*ZU BEARBEITEN:*
1. Kannst du den Artikel über die Neusser Süßwaren-Ausstellung in zwei Sätzen zusammenfassen?
2. Kannst du den Artikel über die Neusser Süßwaren-Ausstellung im Anschluss an seinen letzten Satz weiterschreiben?

*TEXTAUSZUG:*
»»

Für alle großen und kleinen Naschkatzen

Ausstellung „Süßkram - Naschen in Neuss“

von Andreas Rehnolt

Foto: Clemens Sels Museum, Neuss

Ausstellung für alle großen und kleinen Naschkatzen
 
Die Schau mit dem Titel „Süßkram - Naschen in Neuss“ erzählt mit über 300 Exponaten die Geschichte von Schokolade, Bonbons und anderen Süßwaren sowie ihren Weg vom adligen in den bürgerlichen Alltag.
 
Von Andreas Rehnolt
 

„Das Leben ist wie eine Schachtel Pralinen. Man weiß nie, was man kriegt."
Tom Hanks im Film „Forrest Gump“

Das Glanzlicht der am Sonntag im Neusser Clemens Sels Museum startenden Ausstellung „Süßkram - Naschen in Neuss“ ist zweifellos die mehrere Meter lange Rekonstruktion des Zuckerbanketts aus dem Jahre 1585. Das war zur Hochzeit Johann Wilhelm von Jülich-Kleve-Berg mit der Markgräfin Jacobe von Baden aus sündhaft teurem Zucker erstellt worden. Die Nachbildung stammt vom Düsseldorfer Zuckerbäcker Georg Maushagen, erklärte Kurator Carl Pause am Donnerstag bei der Präsentation der Schau.

««

*GEGEBENE DATEN:*
»»

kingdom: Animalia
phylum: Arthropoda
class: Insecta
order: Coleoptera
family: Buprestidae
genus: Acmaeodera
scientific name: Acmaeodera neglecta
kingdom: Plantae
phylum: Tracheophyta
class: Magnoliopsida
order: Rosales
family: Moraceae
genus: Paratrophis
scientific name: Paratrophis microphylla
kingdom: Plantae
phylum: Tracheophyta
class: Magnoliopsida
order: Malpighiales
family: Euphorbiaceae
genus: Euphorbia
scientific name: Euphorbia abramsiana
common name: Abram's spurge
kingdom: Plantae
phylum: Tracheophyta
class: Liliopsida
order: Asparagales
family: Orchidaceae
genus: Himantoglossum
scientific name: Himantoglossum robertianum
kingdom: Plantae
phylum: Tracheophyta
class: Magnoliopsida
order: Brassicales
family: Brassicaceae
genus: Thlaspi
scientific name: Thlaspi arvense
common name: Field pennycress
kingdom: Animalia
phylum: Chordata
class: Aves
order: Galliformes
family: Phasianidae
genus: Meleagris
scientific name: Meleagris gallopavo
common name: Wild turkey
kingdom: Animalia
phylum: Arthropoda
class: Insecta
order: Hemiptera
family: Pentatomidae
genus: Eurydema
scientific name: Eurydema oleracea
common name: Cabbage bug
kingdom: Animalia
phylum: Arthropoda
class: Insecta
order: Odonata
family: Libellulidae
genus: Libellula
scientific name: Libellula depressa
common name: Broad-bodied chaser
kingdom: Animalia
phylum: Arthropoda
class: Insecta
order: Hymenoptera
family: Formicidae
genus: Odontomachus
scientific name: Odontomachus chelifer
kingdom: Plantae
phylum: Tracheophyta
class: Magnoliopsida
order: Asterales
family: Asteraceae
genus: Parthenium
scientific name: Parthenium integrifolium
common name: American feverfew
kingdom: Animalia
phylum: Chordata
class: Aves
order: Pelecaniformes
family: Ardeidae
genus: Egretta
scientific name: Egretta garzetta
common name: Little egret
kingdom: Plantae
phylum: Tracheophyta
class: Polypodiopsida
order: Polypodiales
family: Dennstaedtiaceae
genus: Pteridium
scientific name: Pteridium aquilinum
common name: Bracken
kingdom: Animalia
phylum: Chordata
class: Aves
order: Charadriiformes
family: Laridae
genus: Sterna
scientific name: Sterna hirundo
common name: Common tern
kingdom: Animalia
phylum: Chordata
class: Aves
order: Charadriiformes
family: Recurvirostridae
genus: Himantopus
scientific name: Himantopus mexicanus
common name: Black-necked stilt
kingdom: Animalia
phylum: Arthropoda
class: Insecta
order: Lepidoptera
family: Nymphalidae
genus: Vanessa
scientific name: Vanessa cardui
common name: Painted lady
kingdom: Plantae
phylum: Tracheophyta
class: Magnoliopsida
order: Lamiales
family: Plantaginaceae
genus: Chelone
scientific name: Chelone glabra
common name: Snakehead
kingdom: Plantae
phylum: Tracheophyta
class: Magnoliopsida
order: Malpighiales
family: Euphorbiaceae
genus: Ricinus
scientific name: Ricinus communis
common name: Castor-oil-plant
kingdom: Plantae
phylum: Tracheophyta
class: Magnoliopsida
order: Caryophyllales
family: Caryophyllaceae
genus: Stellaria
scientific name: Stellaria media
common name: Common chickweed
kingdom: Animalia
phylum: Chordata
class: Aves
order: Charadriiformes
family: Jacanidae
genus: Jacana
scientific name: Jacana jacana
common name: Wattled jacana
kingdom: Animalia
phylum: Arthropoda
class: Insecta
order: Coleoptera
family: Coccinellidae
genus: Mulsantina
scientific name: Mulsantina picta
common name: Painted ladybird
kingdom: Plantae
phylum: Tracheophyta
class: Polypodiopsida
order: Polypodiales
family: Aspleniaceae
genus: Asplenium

««

*LÖSUNGEN:*
1. Die Ausstellung „Süßkram - Naschen in Neuss“ im Neusser Clemens Sels Museum erzählt mit über 300 Exponaten die Geschichte von Schokolade, Bonbons und anderen Süßwaren sowie ihren Weg vom adligen in den bürgerlichen Alltag. Ihr Glanzlicht ist die mehrere Meter lange Rekonstruktion des Zuckerbanketts, das 1585 zur Hochzeit von Johann Wilhelm von Jülich-Kleve-Berg mit der Markgräfin Jacobe von Baden aus teurem Zucker erstellt wurde; die Nachbildung stammt vom Düsseldorfer Zuckerbäcker Georg Maushagen.

2.
Zwei Burganlagen samt Park, Bäumen, bunten Pfauen, Tieren, großen Kerzenleuchtern, Tellern, Bestecken und Tischdekoration und weiteren Utensilien lassen die Besucher der bis zum 13. Oktober geplanten Ausstellung ins Staunen kommen. Wem beim Betrachten dieses Kunstwerks aus geblasenem und modelliertem Zucker nicht das Wasser im Munde zusammenläuft, der kann sich im Museum auch eigens gefertigte Bonbons oder Lutscher mit dem Logo des Museums probieren und so dem Thema näher kommen, so Museumsdirektorin Uta Husmeier-Schirlitz.


Zuckerbankett - Foto: Carl Pause, Clemens Sels Museum Neuss

Die weit über 300 Exponate der Schau sind laut Pause auch ein „süßer Spiegel der Kulturgeschichte“. Süßes stand nach Pauses Worten nie in großen Mengen zur Verfügung und war bis ins 19. Jahrhundert vor allem den Reichen, zumeist Adligen vorbehalten. Es waren die Römer, die vor etwa 2000 Jahren den Obstanbau einführten. Die Äpfel, Pflaumen oder Trauben konnten zu Gelee gekocht und zum Süßen von Speisen verwendet werden.
 
Im Hochmittelalter dann brachten Kaufleute Rohrzucker aus dem Orient nach Europa. Zucker war zu dieser Zeit ein Luxusgut. Die, die sich diesen Luxus leisten konnten, aßen kandierte Früchte und Nüsse als „Confect“ nach dem meist opulenten Festmahl. Auch der Kakao kam durch Entdeckungsreisen der Seefahrer zunächst nach Portugal und dann in andere europäische Länder. Es waren im 19. Jahrhundert vor allem die Apotheker, die Kakao und Schokolade zubereiteten, die auch als Medizin genutzt wurde, erzählt Kurator Pause.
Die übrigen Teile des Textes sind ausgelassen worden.